PAGE:
----------

Looking at the state of HTMLUnit XMLHttpRequest class: https://www.dropbox.com/s/r34zhbvyc6xr0bg/call-never-made.png?dl=0
You can see on the watch that: webResponse.getResponseHeaderValue("Access-Control-Allow-Origin") is null.
What makes sense because HTMLUnit never called the server! I have literally put a log line where the packages enter the HTTP server, no call.
The normal behaviour in 2 is that you get the header back.
Does this sound any bells?
Here you have the state of request and response objects when the error happens.
https://www.dropbox.com/s/c188z2ffjib4r5z/call-never-made-2.png?dl=0
Obviously the response is empty.
Without some suggestions I don't think I can find the problem easily.
Will have a look at this tomorrow
Am 3. September 2020 21:36:51 MESZ schrieb lilo-san notifications@github.com:
Looking at the state of HTMLUnit XMLHttpRequest class: https://www.dropbox.com/s/r34zhbvyc6xr0bg/call-never-made.png?dl=0
You can see on the watch that: webResponse.getResponseHeaderValue("Access-Control-Allow-Origin") is null.
- allowOriginResponse IS set to true by default on line 754.
webResponse.getResponseHeaderValue(HttpHeader.ACCESS_CONTROL_ALLOW_ORIGIN) in line 756 returns null.
What makes sense because HTMLUnit never called the server! I have literally put a log line where the packages enter the HTTP server, no call.
The normal behaviour in 2 is that you get the header back.
Does this sound any bells?
-- You are receiving this because you were mentioned. Reply to this email directly or view it on GitHub: https://github.com/HtmlUnit/htmlunit/issues/222#issuecomment-686714086
-- Diese Nachricht wurde von meinem Android-Gerät mit K-9 Mail gesendet.
Thanks for your support today, hopefully we can find out what is going on.
One last note:
Regarding line 747 in the XMLHttpRequest class that returns null instead of the actual response.
747 final WebResponse webResponse = wc.loadWebResponse(webRequest_);
If I make the same call using a watch on the breakpoint it returns the actual response without issues. AND! If I simulate a 10 seconds wait on my Javascript code between requests.
So, why loadWebResponse can't handle quick consecutive calls?
So, why loadWebResponse can't handle quick consecutive calls?
Good point - have no idea at the moment. Do you use the lastest HttpClient?

----------

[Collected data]

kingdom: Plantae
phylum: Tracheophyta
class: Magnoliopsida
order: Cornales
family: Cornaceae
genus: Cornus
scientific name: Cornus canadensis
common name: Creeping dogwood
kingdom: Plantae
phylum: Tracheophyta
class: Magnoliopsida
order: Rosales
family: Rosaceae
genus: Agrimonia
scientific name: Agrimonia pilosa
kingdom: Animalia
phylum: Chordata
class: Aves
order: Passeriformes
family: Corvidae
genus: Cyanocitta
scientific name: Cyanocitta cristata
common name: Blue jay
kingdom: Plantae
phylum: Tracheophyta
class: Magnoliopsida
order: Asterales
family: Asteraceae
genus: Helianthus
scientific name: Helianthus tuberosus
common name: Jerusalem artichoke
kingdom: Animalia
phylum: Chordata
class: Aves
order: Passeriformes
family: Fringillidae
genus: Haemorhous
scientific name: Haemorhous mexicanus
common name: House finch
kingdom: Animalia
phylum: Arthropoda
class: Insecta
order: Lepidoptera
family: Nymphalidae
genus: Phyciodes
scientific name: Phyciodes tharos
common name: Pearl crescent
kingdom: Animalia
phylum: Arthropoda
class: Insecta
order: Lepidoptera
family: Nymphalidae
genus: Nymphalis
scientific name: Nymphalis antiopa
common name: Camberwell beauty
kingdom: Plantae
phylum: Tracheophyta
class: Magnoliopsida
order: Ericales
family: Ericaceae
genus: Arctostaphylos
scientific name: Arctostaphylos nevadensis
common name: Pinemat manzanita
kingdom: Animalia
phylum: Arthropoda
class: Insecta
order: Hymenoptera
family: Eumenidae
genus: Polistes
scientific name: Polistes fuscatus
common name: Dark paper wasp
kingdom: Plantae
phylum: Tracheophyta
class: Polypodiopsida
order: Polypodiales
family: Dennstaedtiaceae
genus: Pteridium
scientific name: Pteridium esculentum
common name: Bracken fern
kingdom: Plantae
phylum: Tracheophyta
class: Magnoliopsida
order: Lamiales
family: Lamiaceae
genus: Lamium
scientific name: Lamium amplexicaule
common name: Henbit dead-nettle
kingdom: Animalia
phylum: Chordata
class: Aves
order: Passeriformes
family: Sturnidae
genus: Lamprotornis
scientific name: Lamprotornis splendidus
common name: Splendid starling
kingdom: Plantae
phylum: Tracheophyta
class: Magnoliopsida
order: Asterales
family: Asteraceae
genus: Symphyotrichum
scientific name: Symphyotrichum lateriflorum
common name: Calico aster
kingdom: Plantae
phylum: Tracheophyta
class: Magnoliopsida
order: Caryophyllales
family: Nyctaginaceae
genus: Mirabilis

----------

DO THIS: Set down, word for word, everything in the HTMLUnit thread from "-- You are receiving" down to "is going on.". These records come from a separate source.

EXPECTED ANSWER:
-- You are receiving this because you were mentioned. Reply to this email directly or view it on GitHub: https://github.com/HtmlUnit/htmlunit/issues/222#issuecomment-686714086
-- Diese Nachricht wurde von meinem Android-Gerät mit K-9 Mail gesendet.
Thanks for your support today, hopefully we can find out what is going on.